Bond pricing is a measurement system that helps traders and financial enthusiasts keep track of bond prices before trading bonds with other investors. The price that one has to pay while purchasing the bond is the price of the bond and it is dependent on several factors like
The following are some of these characteristics −
The existence of a coupon, or the absence of one
Value of the main and par
Return on investment (ROI)
Periods of development till maturity
Formula to calculate coupon bond price.
Some bands come with the coupons while others do not have an attached coupon, which adds to the nominal percentage of the principal amount of bonds. All coupons are tradable in a particular time frame and can carry specific amount. For example, there could be 5% coupon on a $500 bond that is redeemable.
The bonds that appear without a coupon are generally known as zero-coupon bonds and are priced lower than the ones that come along with coupon.
Zero-coupon bond price can be calculated using the below formula.
Zero-coupon bond price formula.
Bonds must be issued with a par value that will be reimbursed when the bond matures. A bond would be worthless if the main value were not there. The main sum owed to the bond purchaser is due to be returned to the lender by the bond issuer.

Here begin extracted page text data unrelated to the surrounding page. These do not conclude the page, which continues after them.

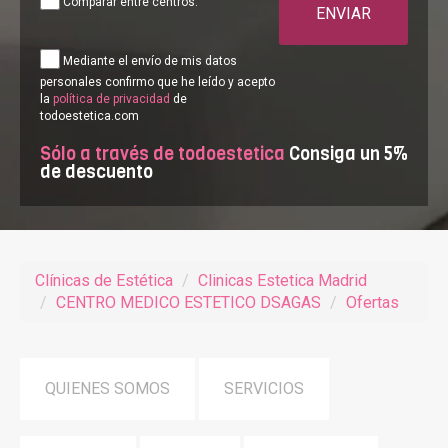
Comparar entre centros.
ENVIAR
Mediante el envío de mis datos
personales confirmo que he leído y acepto
la
política de privacidad
de
todoestetica.com
Sólo a través de todoestetica
Consiga un 5%
de descuento
Clínicas de Estética
Clinicas Estetica Madrid
CENTRO MEDICO ESTETICO DSAGAS
Ofertas
QUIENES SOMOS
SERVICIOS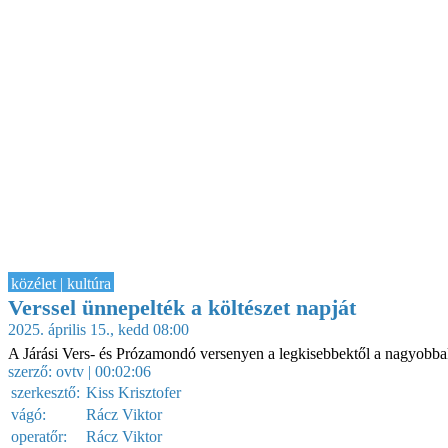
közélet | kultúra
Verssel ünnepelték a költészet napját
2025. április 15., kedd 08:00
A Járási Vers- és Prózamondó versenyen a legkisebbektől a nagyobba
szerző:
ovtv
| 00:02:06
szerkesztő:
Kiss Krisztofer
vágó:
Rácz Viktor
operatőr:
Rácz Viktor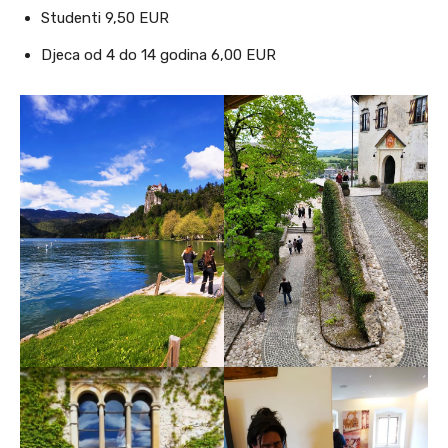
Studenti 9,50 EUR
Djeca od 4 do 14 godina 6,00 EUR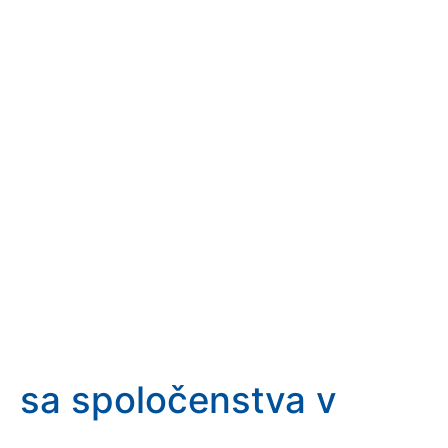
sa spoločenstva v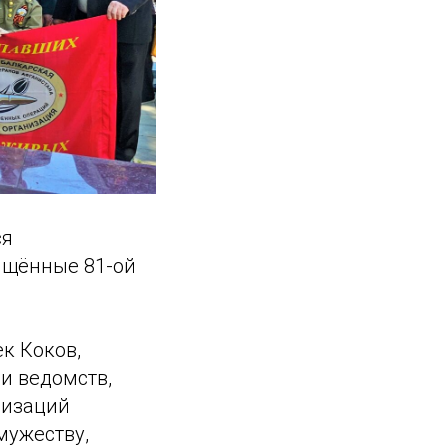
ся
ящённые 81-ой
к Коков,
и ведомств,
низаций
мужеству,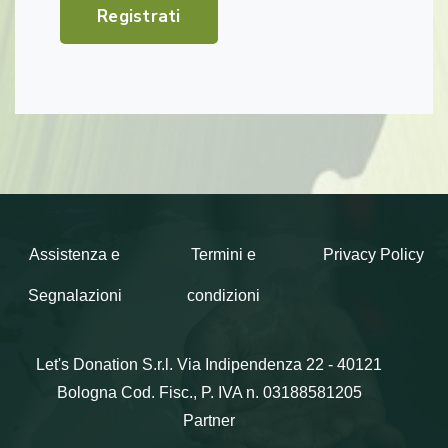
Registrati
Assistenza e
Termini e
Privacy Policy
Segnalazioni
condizioni
Let's Donation S.r.l.
Via Indipendenza 22 - 40121
Bologna
Cod. Fisc., P. IVA n. 03188581205
Partner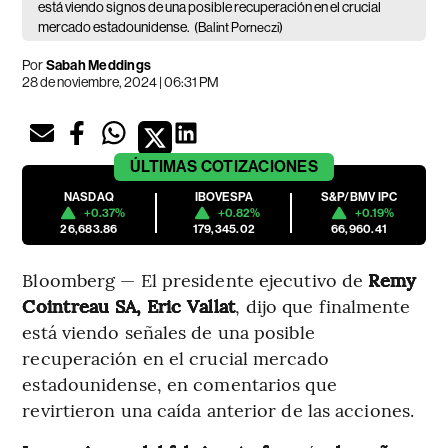
está viendo signos de una posible recuperación en el crucial
mercado estadounidense.
(Balint Porneczi)
Por
Sabah Meddings
28 de noviembre, 2024 | 06:31 PM
ÚLTIMAS
COTIZACIONES
NASDAQ
IBOVESPA
S&P/BMV IPC
+0.37%
+0.82%
+0.19%
26,683.86
179,345.02
66,960.41
Bloomberg — El presidente ejecutivo de
Remy
Cointreau SA, Eric Vallat
, dijo que finalmente
está viendo señales de una posible
recuperación en el crucial mercado
estadounidense, en comentarios que
revirtieron una caída anterior de las acciones.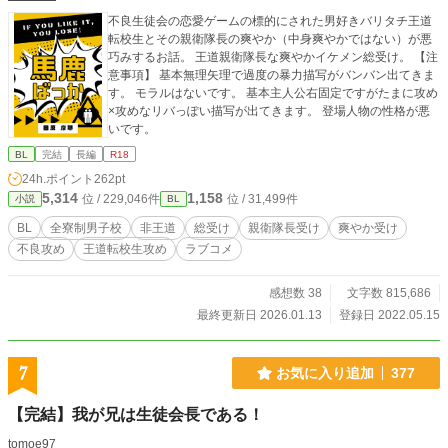
不良生徒会の恋愛ゲームの標的にされた男好きバリタチ王道
転校生とその親衛隊長の爽やか（中身爽やかではない）が悪
巧みするお話。 王道親衛隊長な爽やかイケメン総受け。 【注
意事項】 基本無理矢理で過度の暴力描写がバンバン出てきま
す。 モラルはないです。 基本主人公右固定ですがたまに攻め
×攻めなリバっぽい描写が出てきます。 登場人物の性格が悪
いです。
BL
完結
長編
R18
24h.ポイント
262pt
5,314
1,158
位 / 229,046件
位 / 31,499件
小説
BL
BL
全寮制男子校
非王道
総受け
親衛隊長受け
爽やか受け
不良攻め
王道転校生攻め
ラブコメ
感想数 38
文字数 815,686
最終更新日 2026.01.13
登録日 2022.05.15
7
お気に入り追加
377
【完結】我が兄は生徒会長である！
tomoe97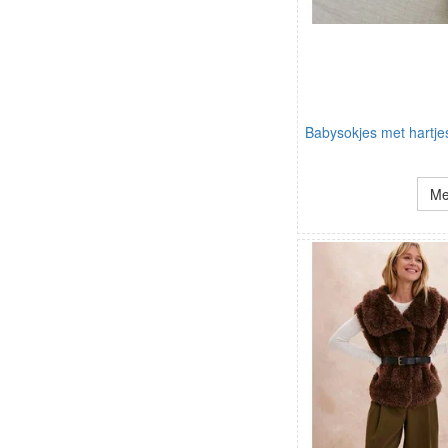
Babysokjes met hartje
Me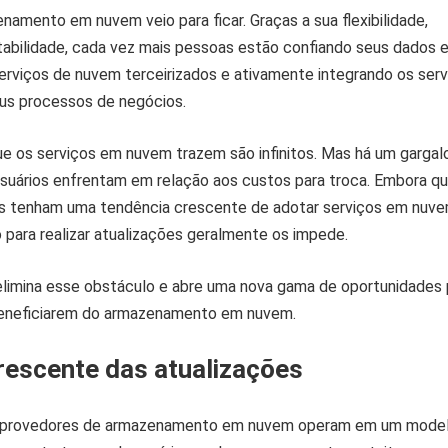
namento em nuvem veio para ficar. Graças a sua flexibilidade,
tabilidade, cada vez mais pessoas estão confiando seus dados 
erviços de nuvem terceirizados e ativamente integrando os serv
us processos de negócios.
ue os serviços em nuvem trazem são infinitos. Mas há um gargal
suários enfrentam em relação aos custos para troca. Embora q
s tenham uma tendência crescente de adotar serviços em nuve
para realizar atualizações geralmente os impede.
limina esse obstáculo e abre uma nova gama de oportunidades 
beneficiarem do armazenamento em nuvem.
rescente das atualizações
 provedores de armazenamento em nuvem operam em um mode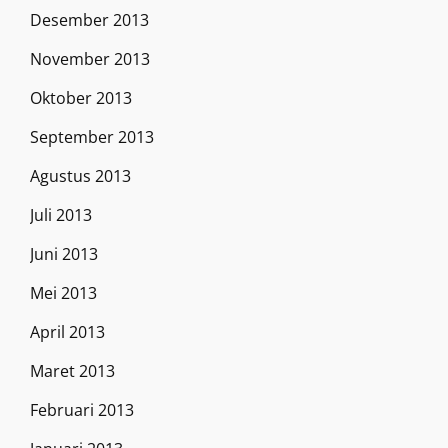
Desember 2013
November 2013
Oktober 2013
September 2013
Agustus 2013
Juli 2013
Juni 2013
Mei 2013
April 2013
Maret 2013
Februari 2013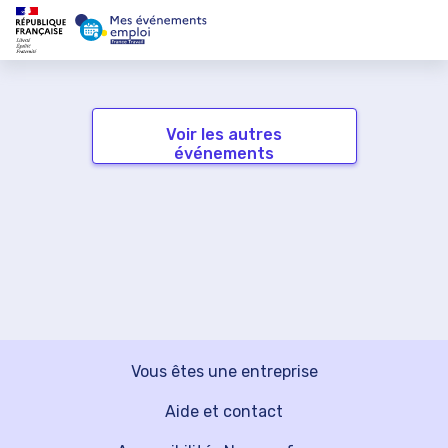
Voir les autres
événements
Vous êtes une entreprise
Aide et contact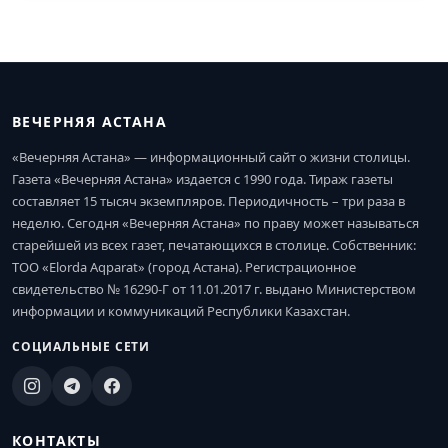
ВЕЧЕРНЯЯ АСТАНА
«Вечерняя Астана» — информационный сайт о жизни столицы.
Газета «Вечерняя Астана» издается с 1990 года. Тираж газеты
составляет 15 тысяч экземпляров. Периодичность – три раза в
неделю. Сегодня «Вечерняя Астана» по праву может называться
старейшей из всех газет, печатающихся в столице. Собственник:
ТОО «Elorda Aqparat» (город Астана). Регистрационное
свидетельство № 16290-Г от 11.01.2017 г. выдано Министерством
информации и коммуникаций Республики Казахстан.
СОЦИАЛЬНЫЕ СЕТИ
КОНТАКТЫ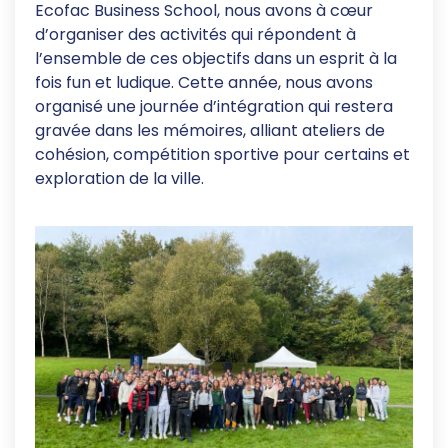
Ecofac Business School, nous avons à cœur
d’organiser des activités qui répondent à
l’ensemble de ces objectifs dans un esprit à la
fois fun et ludique. Cette année, nous avons
organisé une journée d’intégration qui restera
gravée dans les mémoires, alliant ateliers de
cohésion, compétition sportive pour certains et
exploration de la ville.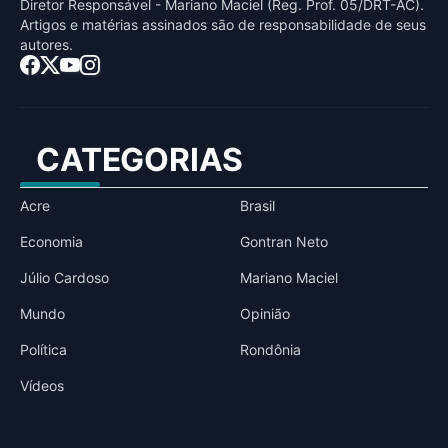
Diretor Responsável - Mariano Maciel (Reg. Prof. 05/DRT-AC).
Artigos e matérias assinados sāo de responsabilidade de seus
autores.
CATEGORIAS
Acre
Brasil
Economia
Gontran Neto
Júlio Cardoso
Mariano Maciel
Mundo
Opinião
Política
Rondônia
Vídeos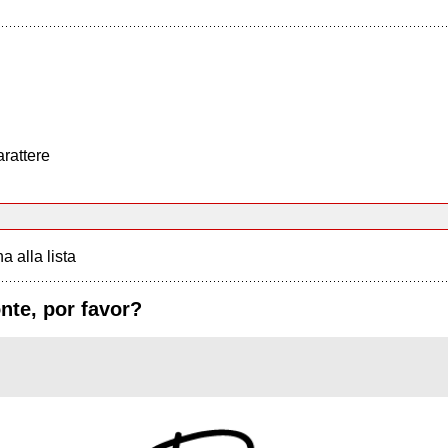
arattere
a alla lista
nte, por favor?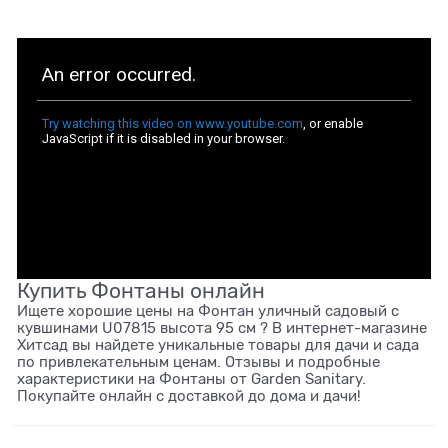
Купить Фонтаны онлайн
Ищете хорошие цены на Фонтан уличный садовый с
кувшинами U07815 высота 95 см ? В интернет-магазине
Хитсад вы найдете уникальные товары для дачи и сада
по привлекательным ценам. Отзывы и подробные
характеристики на Фонтаны от Garden Sanitary.
Покупайте онлайн с доставкой до дома и дачи!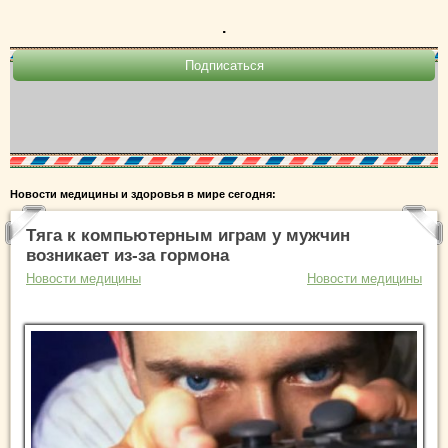
.
Новости медицины и здоровья в мире сегодня:
Тяга к компьютерным играм у мужчин
возникает из-за гормона
Новости медицины
Новости медицины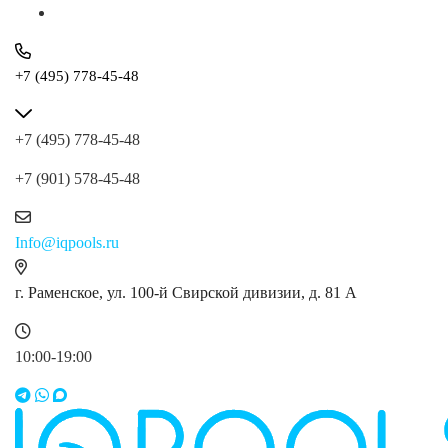
+7 (495) 778-45-48
+7 (495) 778-45-48
+7 (901) 578-45-48
Info@iqpools.ru
г. Раменское, ул. 100-й Свирской дивизии, д. 81 А
10:00-19:00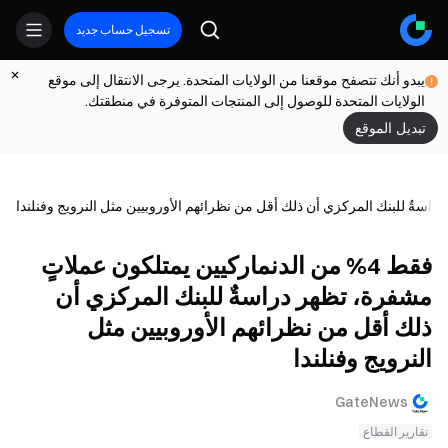
تسجيل حساب جديد
يبدو أنك تتصفح موقعنا من الولايات المتحدة. يرجى الانتقال إلى موقع
الولايات المتحدة للوصول إلى المنتجات المتوفرة في منطقتك.
تبديل الموقع
فقط 4% من الدنماركيين يمتلكون عملاتٍ
مشفرة، تظهر دراسةٌ للبنك المركزي أن
ذلك أقل من نظرائهم الأوروبيين مثل
النرويج وفنلندا
GateNews
تقارير القطاع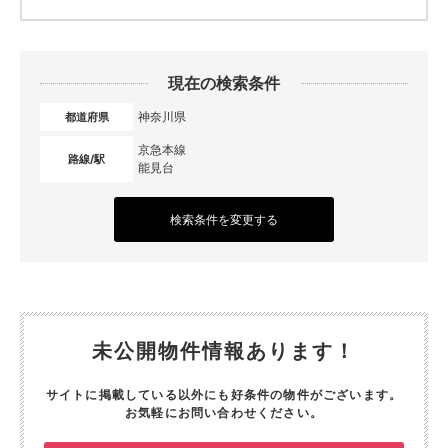
現在の検索条件
神奈川県
都道府県
京急本線
路線/駅
能見台
検索条件を変更する
未公開物件情報あります！
サイトに掲載している以外にも好条件の物件がございます。
お気軽にお問い合わせください。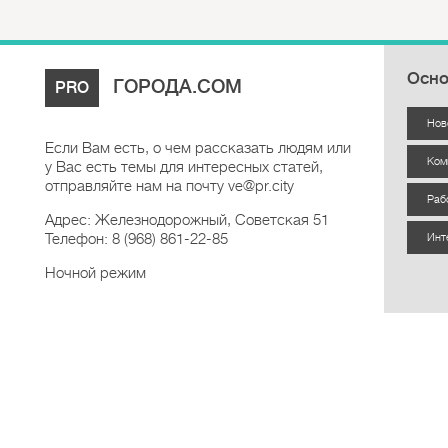
Осно
ГОРОДА.COM
PRO
Нов
Если Вам есть, о чем рассказать людям или
Ком
у Вас есть темы для интересных статей,
отправляйте нам на почту ve@pr.city
Раб
Адрес: Железнодорожный, Советская 51
Телефон: 8 (968) 861-22-85
Инт
Ночной режим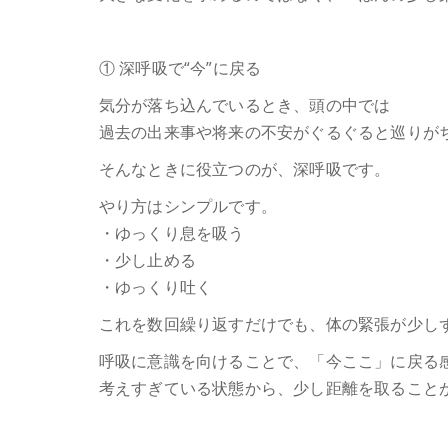
① 深呼吸で“今”に戻る
気分が落ち込んでいるとき、頭の中では
過去の出来事や将来の不安がぐるぐると巡りが
そんなときに役立つのが、深呼吸です。
やり方はシンプルです。
・ゆっくり息を吸う
・少し止める
・ゆっくり吐く
これを数回繰り返すだけでも、体の緊張が少し
呼吸に意識を向けることで、「今ここ」に戻る
考えすぎている状態から、少し距離を取ること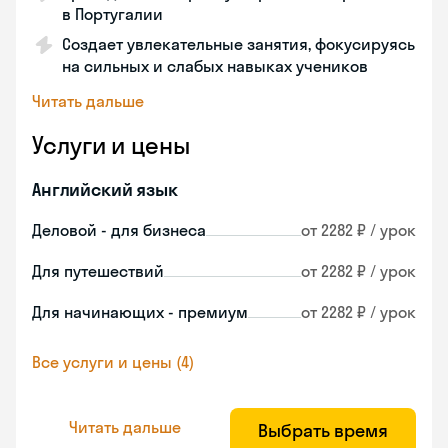
в Португалии
Создает увлекательные занятия, фокусируясь
на сильных и слабых навыках учеников
Читать дальше
Услуги и цены
Английский язык
Деловой - для бизнеса
от 2282 ₽ / урок
Для путешествий
от 2282 ₽ / урок
Для начинающих - премиум
от 2282 ₽ / урок
Все услуги и цены (4)
Читать дальше
Выбрать время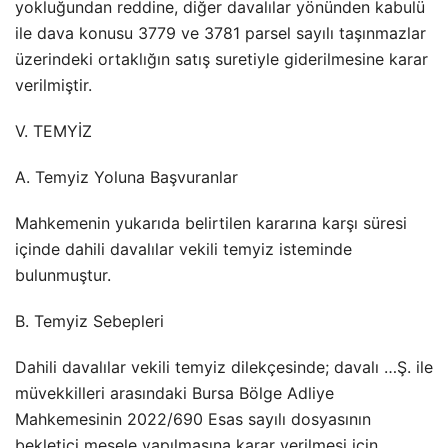
yokluğundan reddine, diğer davalılar yönünden kabulü
ile dava konusu 3779 ve 3781 parsel sayılı taşınmazlar
üzerindeki ortaklığın satış suretiyle giderilmesine karar
verilmiştir.
V. TEMYİZ
A. Temyiz Yoluna Başvuranlar
Mahkemenin yukarıda belirtilen kararına karşı süresi
içinde dahili davalılar vekili temyiz isteminde
bulunmuştur.
B. Temyiz Sebepleri
Dahili davalılar vekili temyiz dilekçesinde; davalı …Ş. ile
müvekkilleri arasındaki Bursa Bölge Adliye
Mahkemesinin 2022/690 Esas sayılı dosyasının
bekletici mesele yapılmasına karar verilmesi için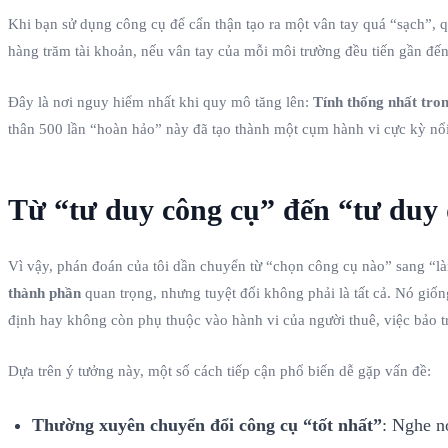
Khi bạn sử dụng công cụ để cẩn thận tạo ra một vân tay quá “sạch”, qu
hàng trăm tài khoản, nếu vân tay của mỗi môi trường đều tiến gần đế
Đây là nơi nguy hiểm nhất khi quy mô tăng lên:
Tính thống nhất tron
thân 500 lần “hoàn hảo” này đã tạo thành một cụm hành vi cực kỳ nổi
Từ “tư duy công cụ” đến “tư duy
Vì vậy, phán đoán của tôi dần chuyển từ “chọn công cụ nào” sang “làm 
thành phần
quan trọng, nhưng tuyệt đối không phải là tất cả. Nó giốn
định hay không còn phụ thuộc vào hành vi của người thuê, việc bảo t
Dựa trên ý tưởng này, một số cách tiếp cận phổ biến dễ gặp vấn đề:
Thường xuyên chuyển đổi công cụ “tốt nhất”
: Nghe n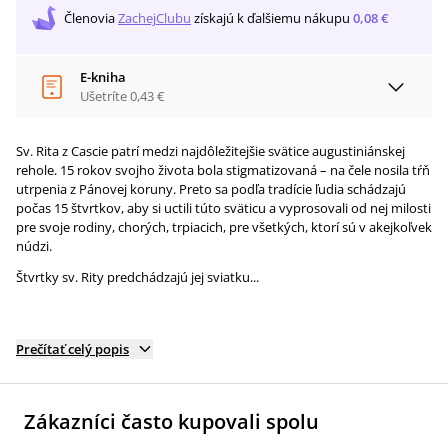
Členovia
ZachejClubu
získajú
k ďalšiemu nákupu
0,08 €
E-kniha
Ušetríte
0,43 €
Sv. Rita z Cascie patrí medzi najdôležitejšie svätice augustiniánskej
rehole. 15 rokov svojho života bola stigmatizovaná – na čele nosila tŕň
utrpenia z Pánovej koruny. Preto sa podľa tradície ľudia schádzajú
počas 15 štvrtkov, aby si uctili túto sväticu a vyprosovali od nej milosti
pre svoje rodiny, chorých, trpiacich, pre všetkých, ktorí sú v akejkoľvek
núdzi.
Štvrtky sv. Rity predchádzajú jej sviatku...
Prečítať celý popis
Zákazníci často kupovali spolu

The zero-coupon bond does not pay interest, but it does guarantee the return of the principal at maturity. Because the bond is offered at a discount to its par value, purchasers of zero-coupon bonds receive interest on their investment.
Bonds are priced in such a way that they provide a particular rate of return to investors and often are sold at a premium when their rate of return upon maturity is lower than coupon price.
The connecting factor between this relationship between the yield to maturity and coupon rate could be changed in some very uncommon situations. When higher than market price premiums are made to bondholder, then the person has to pay premium for the variation.
The time value of money is an important tool used to determine the price of bonds. Based on the yield to maturity, every expense is discounted to the present period.
Bonds are assessed according to the creditworthiness of the company that issued them. There are five different ratings, ranging from AAA to D-plus. Bonds with ratings greater than A are often referred to as investment-grade bonds, whilst anything with a rating lower than A is referred to as trash bonds.
Lastly, the amount of time before the next coupon payment has an impact on the "real" price of a bond. 'Dirty' pricing is a more complicated bond pricing theory that is used in this case. It takes into consideration the interest that accrues between coupon payments when calculating dirty pricing. Bondholders will have to wait less time before getting their next payment as the instalments move closer together. Prices rise slowly as a result of this, before dropping immediately after the payment of the coupon.